This investigation explores the face of poet, writer and scholar, Otoniya J. Okot Bitek, whom I invited to be involved in the process of making.
Because Julie (as she’s known to her friends) lives in another city, our conversations took place via email, text and a couple of Zoom calls. She supplied me with a series of selfies, that I used as references for the drawings. Early on in our conversations, I warned her that the drawings would, most likely, not be flattering, In spite of this she was still keen to participate.
In one of our text conversations Julie described her response to the drawings (that I’d posted to my Instagram account):
JOB: Sometimes I look at them as if I’m seeing myself without an awareness of me seeing myself.
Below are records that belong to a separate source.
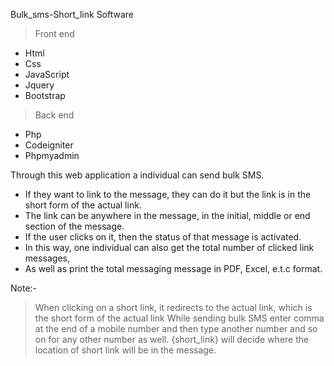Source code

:Bulk_sms-Short_link
 Software
> Front end 
* Html
* Css
* JavaScript
* Jquery
* Bootstrap
> Back end 
* Php
* Codeigniter
* Phpmyadmin




Through this web application a individual can send bulk SMS.
* If they want to link to the message, they can do it but the link is in the short form of the actual link. 
*  The link can be anywhere in the message, in the initial, middle or end section of the message. 
* If the user clicks  on it, then  the status  of that message  is activated. 
* In this way, one individual can also get the total number of clicked link messages, 
* As well as print the total messaging message in PDF, Excel, e.t.c format.

Note:-
> When clicking on a short link, it redirects to the actual link, which is the short form of the actual link
> While sending bulk SMS enter comma at the end of a mobile number and then type another number and so on for any other number as well.
> {short_link} will decide where the location of short link will be in the message.



















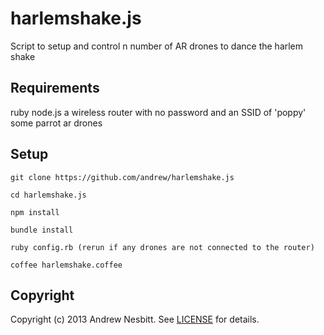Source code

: # harlemshake.js

Script to setup and control n number of AR drones to dance the harlem shake

## Requirements

  ruby
  node.js
  a wireless router with no password and an SSID of 'poppy'
  some parrot ar drones

## Setup

    git clone https://github.com/andrew/harlemshake.js

    cd harlemshake.js

    npm install
    
    bundle install

    ruby config.rb (rerun if any drones are not connected to the router)

    coffee harlemshake.coffee

## Copyright

Copyright (c) 2013 Andrew Nesbitt. See [LICENSE](https://github.com/andrew/harlemshake.js/blob/master/LICENSE) for details.
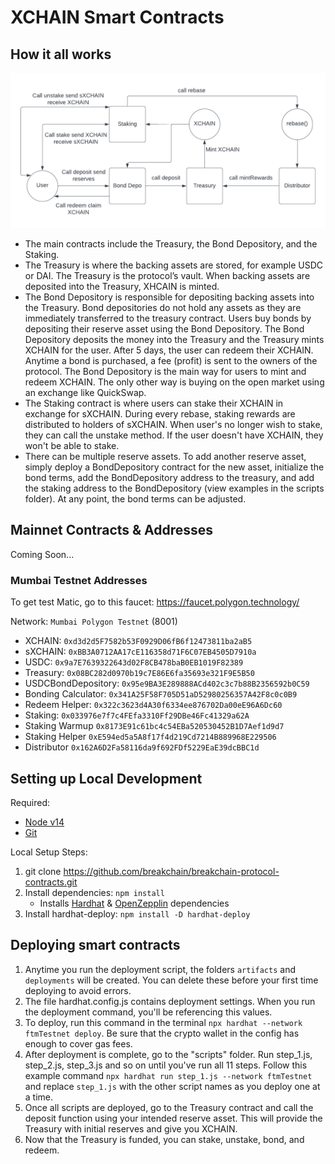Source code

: # XCHAIN Smart Contracts


## How it all works
![High Level Contract Interactions](./docs/box-diagram.png)

- The main contracts include the Treasury, the Bond Depository, and the Staking.
- The Treasury is where the backing assets are stored, for example USDC or DAI. The Treasury is the protocol’s vault. When backing assets are deposited into the Treasury, XHCAIN is minted.
- The Bond Depository is responsible for depositing backing assets into the Treasury. Bond depositories do not hold any assets as they are immediately transferred to the treasury contract. Users buy bonds by depositing their reserve asset using the Bond Depository. The Bond Depository deposits the money into the Treasury and the Treasury mints XCHAIN for the user. After 5 days, the user can redeem their XCHAIN. Anytime a bond is purchased, a fee (profit) is sent to the owners of the protocol. The Bond Depository is the main way for users to mint and redeem XCHAIN. The only other way is buying on the open market using an exchange like QuickSwap.
- The Staking contract is where users can stake their XCHAIN in exchange for sXCHAIN. During every rebase, staking rewards are distributed to holders of sXCHAIN. When user's no longer wish to stake, they can call the unstake method. If the user doesn't have XCHAIN, they won't be able to stake.
- There can be multiple reserve assets. To add another reserve asset, simply deploy a BondDepository contract for the new asset, initialize the bond terms, add the BondDepository address to the treasury, and add the staking address to the BondDepository (view examples in the scripts folder). At any point, the bond terms can be adjusted.


## Mainnet Contracts & Addresses

Coming Soon...

### Mumbai Testnet Addresses

To get test Matic, go to this faucet: https://faucet.polygon.technology/

Network: `Mumbai Polygon Testnet` (8001)
- XCHAIN: `0xd3d2d5F7582b53F0929D06fB6f12473811ba2aB5`
- sXCHAIN: `0xBB3A0712AA17cE116358d71F6C07EB4505D7910a` 
- USDC: `0x9a7E7639322643d02F8CB478baB0EB1019F82389` 
- Treasury: `0x08BC282d0970b19c7E86E6fa35693e321F9E5B50`
- USDCBondDepository: `0x95e9BA3E289888ACd402c3c7b88B2356592b0C59`
- Bonding Calculator: `0x341A25F58F705D51aD52980256357A42F8c0c0B9` 
- Redeem Helper: `0x322c3623d4A30f6334ee876702Da00eE96A6Dc60`
- Staking: `0x033976e7f7c4FEfa3310Ff29DBe46Fc41329a62A` 
- Staking Warmup `0x8173E91c61bc4c54EBa520530452B1D7Aef1d9d7` 
- Staking Helper `0xE594ed5a5A8f17f4d219Cd7214B889968E229506`
- Distributor `0x162A6D2Fa58116da9f692FDf5229EaE39dcBBC1d` 


##  Setting up Local Development
Required: 
- [Node v14](https://nodejs.org/download/release/latest-v14.x/)  
- [Git](https://git-scm.com/downloads)


Local Setup Steps:
1. git clone https://github.com/breakchain/breakchain-protocol-contracts.git
1. Install dependencies: `npm install` 
    - Installs [Hardhat](https://hardhat.org/getting-started/) & [OpenZepplin](https://docs.openzeppelin.com/contracts/4.x/) dependencies
1. Install hardhat-deploy: `npm install -D hardhat-deploy`

##  Deploying smart contracts

1. Anytime you run the deployment script, the folders `artifacts` and `deployments` will be created. You can delete these before your first time deploying to avoid errors.
1. The file hardhat.config.js contains deployment settings. When you run the deployment command, you'll be referencing this values.
1. To deploy, run this command in the terminal `npx hardhat --network ftmTestnet deploy`. Be sure that the crypto wallet in the config has enough to cover gas fees.
1. After deployment is complete, go to the "scripts" folder. Run step_1.js, step_2.js, step_3.js and so on until you've run all 11 steps. Follow this example command `npx hardhat run step_1.js --network ftmTestnet` and replace `step_1.js` with the other script names as you deploy one at a time.
1. Once all scripts are deployed, go to the Treasury contract and call the deposit function using your intended reserve asset. This will provide the Treasury with initial reserves and give you XCHAIN.
1. Now that the Treasury is funded, you can stake, unstake, bond, and redeem.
I don’t know if you know what I mean. Like catching yourself in a video that you were not aware was being taken…
EM: Yes, I understand. That’s how I feel when I see my drawings of my own face. Me, not me.
JOB: Exactly. Me, not me. But also me as I don’t know but can somehow recognize? Me as my own kin?
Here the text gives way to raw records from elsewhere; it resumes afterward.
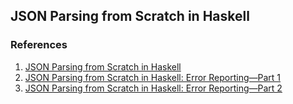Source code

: ## JSON Parsing from Scratch in Haskell

### References

1. [JSON Parsing from Scratch in Haskell](https://abhinavsarkar.net/posts/json-parsing-from-scratch-in-haskell/)
2. [JSON Parsing from Scratch in Haskell: Error Reporting—Part 1](https://abhinavsarkar.net/posts/json-parsing-from-scratch-in-haskell-2/)
3. [JSON Parsing from Scratch in Haskell: Error Reporting—Part 2](https://abhinavsarkar.net/posts/json-parsing-from-scratch-in-haskell-3/)

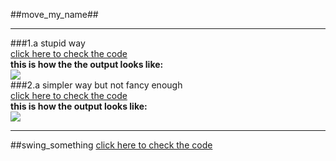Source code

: ##move_my_name##
***
###1.a stupid way  
[click here to check the code](https://github.com/OrionPaxxx/computational_physics_N2014301020039/blob/master/exercise_03/--move_my_name_V1.py)  
**this is how the the output looks like:**  
![](https://github.com/OrionPaxxx/computational_physics_N2014301020039/blob/master/exercise_03/--move_my_name_V1_result.gif)  
###2.a simpler way but not fancy enough  
[click here to check the code](https://github.com/OrionPaxxx/computational_physics_N2014301020039/blob/master/exercise_03/--move_my_name_V2.py)    
**this is how the output looks like:**  
![](https://github.com/OrionPaxxx/computational_physics_N2014301020039/blob/master/exercise_03/--move_my_name_V2_result.gif)
***
##swing_something
[click here to check the code]()

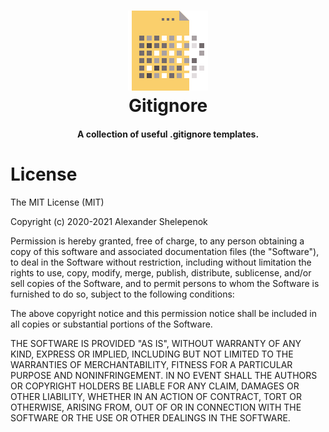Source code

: <h1 align="center">
    <img alt="gitignore" title="gitignore" src="https://github.com/alxshelepenok/gitignore/blob/master/documents/images/logo.svg" width="128"> </br>
    Gitignore
</h1>

<h4 align="center">
  A collection of useful .gitignore templates.
</h4>

# License

The MIT License (MIT)

Copyright (c) 2020-2021 Alexander Shelepenok

Permission is hereby granted, free of charge, to any person obtaining a copy
of this software and associated documentation files (the "Software"), to deal
in the Software without restriction, including without limitation the rights
to use, copy, modify, merge, publish, distribute, sublicense, and/or sell
copies of the Software, and to permit persons to whom the Software is
furnished to do so, subject to the following conditions:

The above copyright notice and this permission notice shall be included in all
copies or substantial portions of the Software.

THE SOFTWARE IS PROVIDED "AS IS", WITHOUT WARRANTY OF ANY KIND, EXPRESS OR
IMPLIED, INCLUDING BUT NOT LIMITED TO THE WARRANTIES OF MERCHANTABILITY,
FITNESS FOR A PARTICULAR PURPOSE AND NONINFRINGEMENT. IN NO EVENT SHALL THE
AUTHORS OR COPYRIGHT HOLDERS BE LIABLE FOR ANY CLAIM, DAMAGES OR OTHER
LIABILITY, WHETHER IN AN ACTION OF CONTRACT, TORT OR OTHERWISE, ARISING FROM,
OUT OF OR IN CONNECTION WITH THE SOFTWARE OR THE USE OR OTHER DEALINGS IN THE
SOFTWARE.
The possibility that I am representing Juliane’s kin, rather than she, herself, was wonderfully liberating.
Even though I draw faces often, I struggle with the presumption of portraits—that we imagine they represent the essential, ineffable character of their subject. My drawings of a specific person’s face represent a desire to know and understand that person, as well as an acknowledgement of the impossibility of doing so.